Why Intel’s Viiv is taking a dive

July 20, 2007, 7:13 PM UTC

Since its earnings call last week, Intel (INTC) has been getting the word out that it’s shifting the emphasis in its desktop PC marketing away from the Viiv brand and toward Core instead. (Viiv will still exist, but in a secondary role.) It’s not hard to understand why. Viiv was one of the most confusing branding campaigns in recent PC history.

In case you’re not familiar with Viiv – and chances are, you’re not – your first question is probably, “How do I pronounce that?” (It rhymes with “five.”)

Your second question is probably, “What does it do?” Well, it’s the name Intel attached to its line of chips for entertainment-oriented PCs. But what it actually does? That’s the problem. It doesn’t do much of value differently from any other new PC.

According to Intel’s marketing materials, Viiv is a “premier brand” for PCs “designed for digital entertainment.” It’s “complemented by services and applications that have been verified to work with Viiv technology,” so you can access movies, music and games through your computer. But every PC these days is designed for digital entertainment. And everyone is using software and services for movies, music and games. Viiv comes off as a bald-faced attempt to sell expensive chips to people who don’t know any better.

This is in marked contrast to Intel’s Centrino marketing campaign. Intel’s message behind its Centrino chip package was timely and effective: Centrino laptops came with built-in wireless networking capabilities at a time when buying wireless was confusing, and they offered power-saving efficiency that made laptops slimmer and lighter weight.

Centrino was about more than selling wireless to the masses. It delivered noticeable changes in the way laptops looked and performed. Business users embraced Centrino, and gave Intel a runaway hit; Dell (DELL), Hewlett-Packard (HPQ) and IBM were gung-ho about using it in their offerings.

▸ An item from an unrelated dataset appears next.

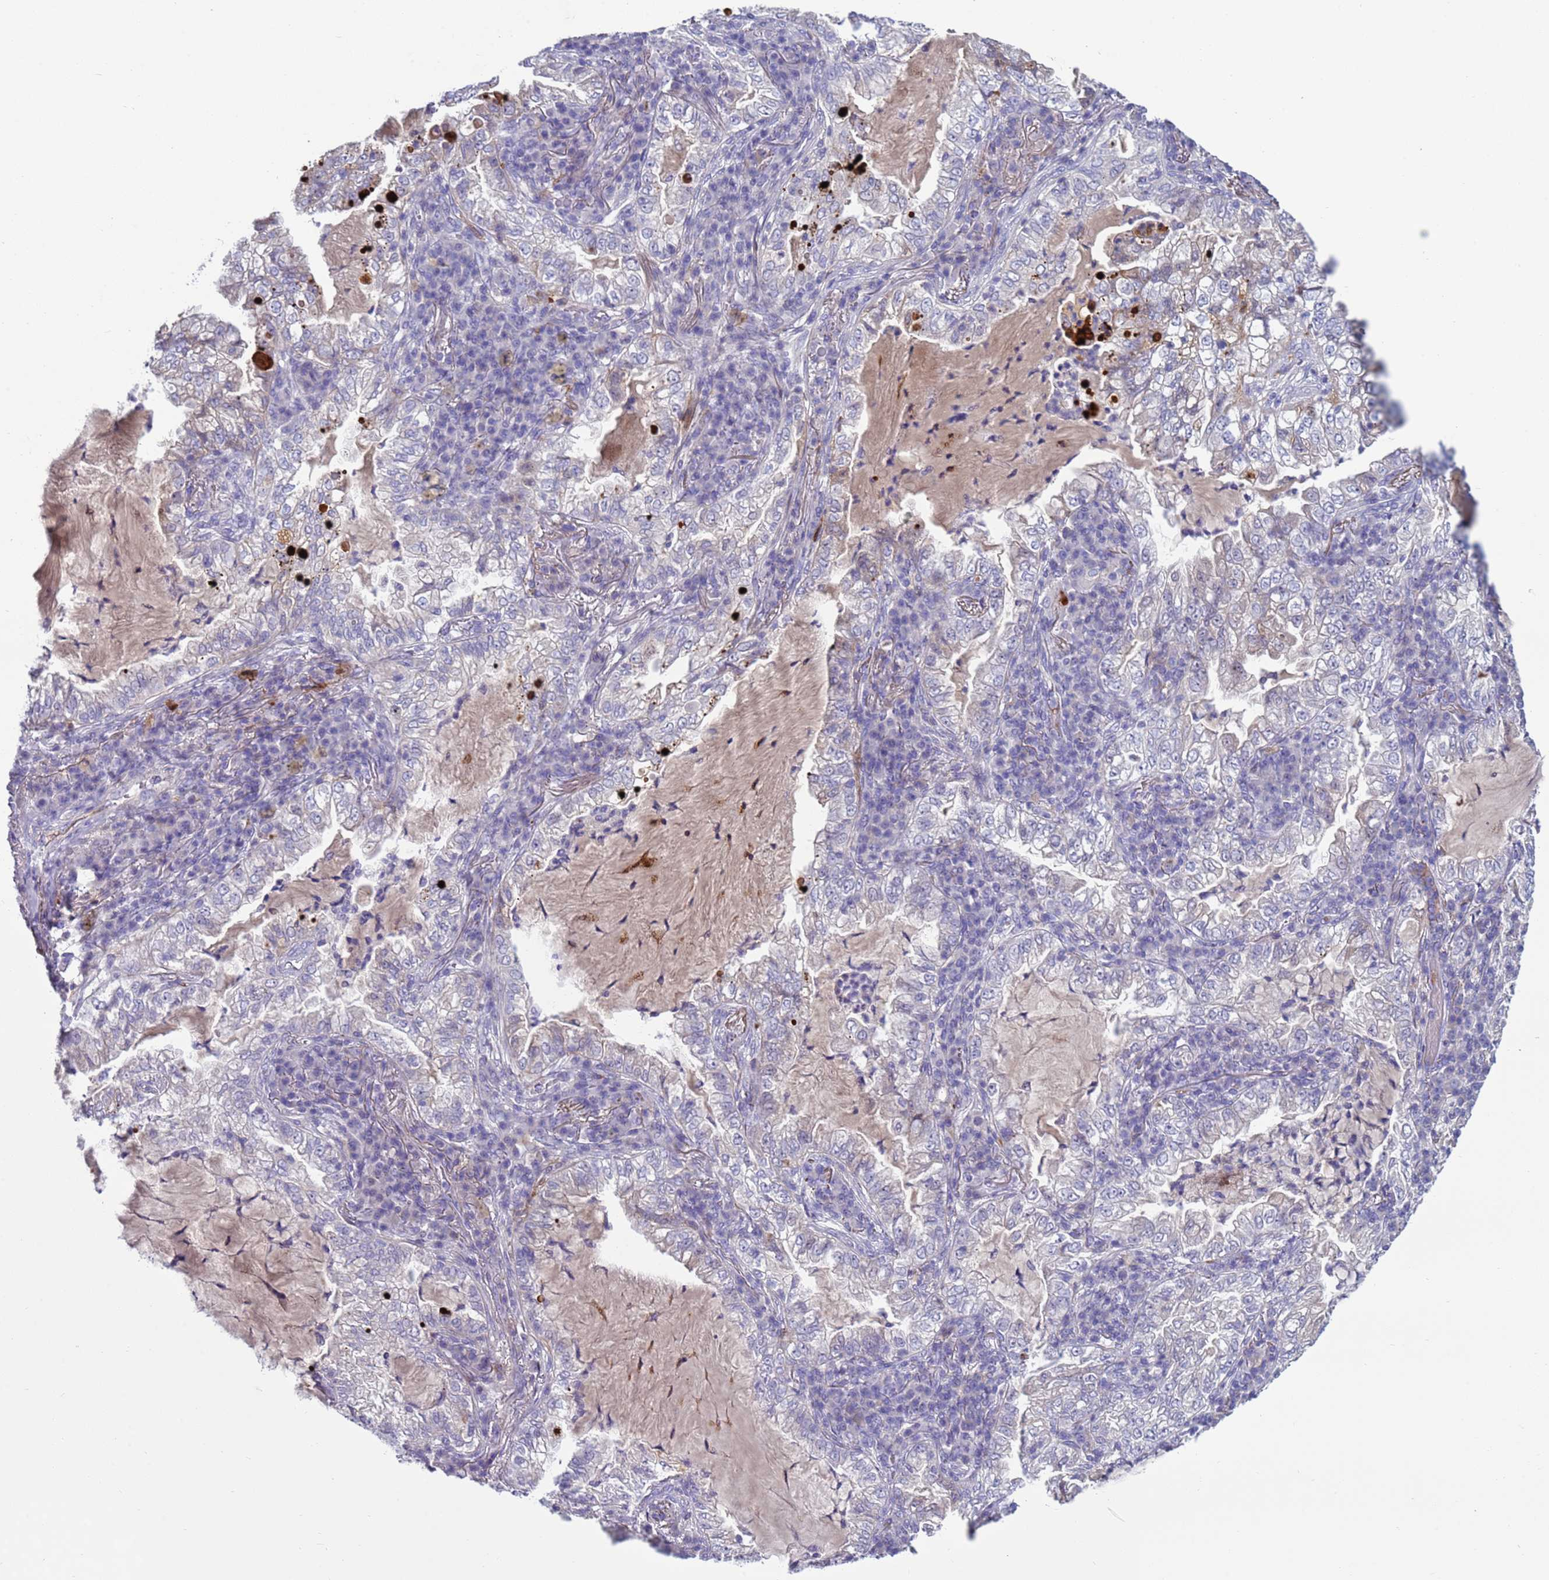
{"staining": {"intensity": "negative", "quantity": "none", "location": "none"}, "tissue": "lung cancer", "cell_type": "Tumor cells", "image_type": "cancer", "snomed": [{"axis": "morphology", "description": "Adenocarcinoma, NOS"}, {"axis": "topography", "description": "Lung"}], "caption": "Immunohistochemistry (IHC) histopathology image of neoplastic tissue: lung cancer stained with DAB (3,3'-diaminobenzidine) demonstrates no significant protein expression in tumor cells.", "gene": "TRIM51", "patient": {"sex": "female", "age": 73}}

If Intel wants to bring the success of its Centrino branding campaign to its desktop chips – and judging by the company’s margins last quarter, a brand boost would help – it seems there are a couple of key opportunities. Rather than simply selling speed with its Core chips (speed isn’t the selling point it used to be) and pushing multithreading (which non-geeks just don’t understand), Intel could put together a desktop platform that’s demonstrably quieter and more power efficient. And by pushing technology like Wireless USB, Intel could combat that tangle of peripheral cords that every PC user has come to know and hate.

By creating chip solutions that make non-mobile more pleasant to have around, Intel might successfully differentiate its products from those made by Advanced Micro Devices (AMD) – and maybe recreate a little of that Centrino magic on the desktop.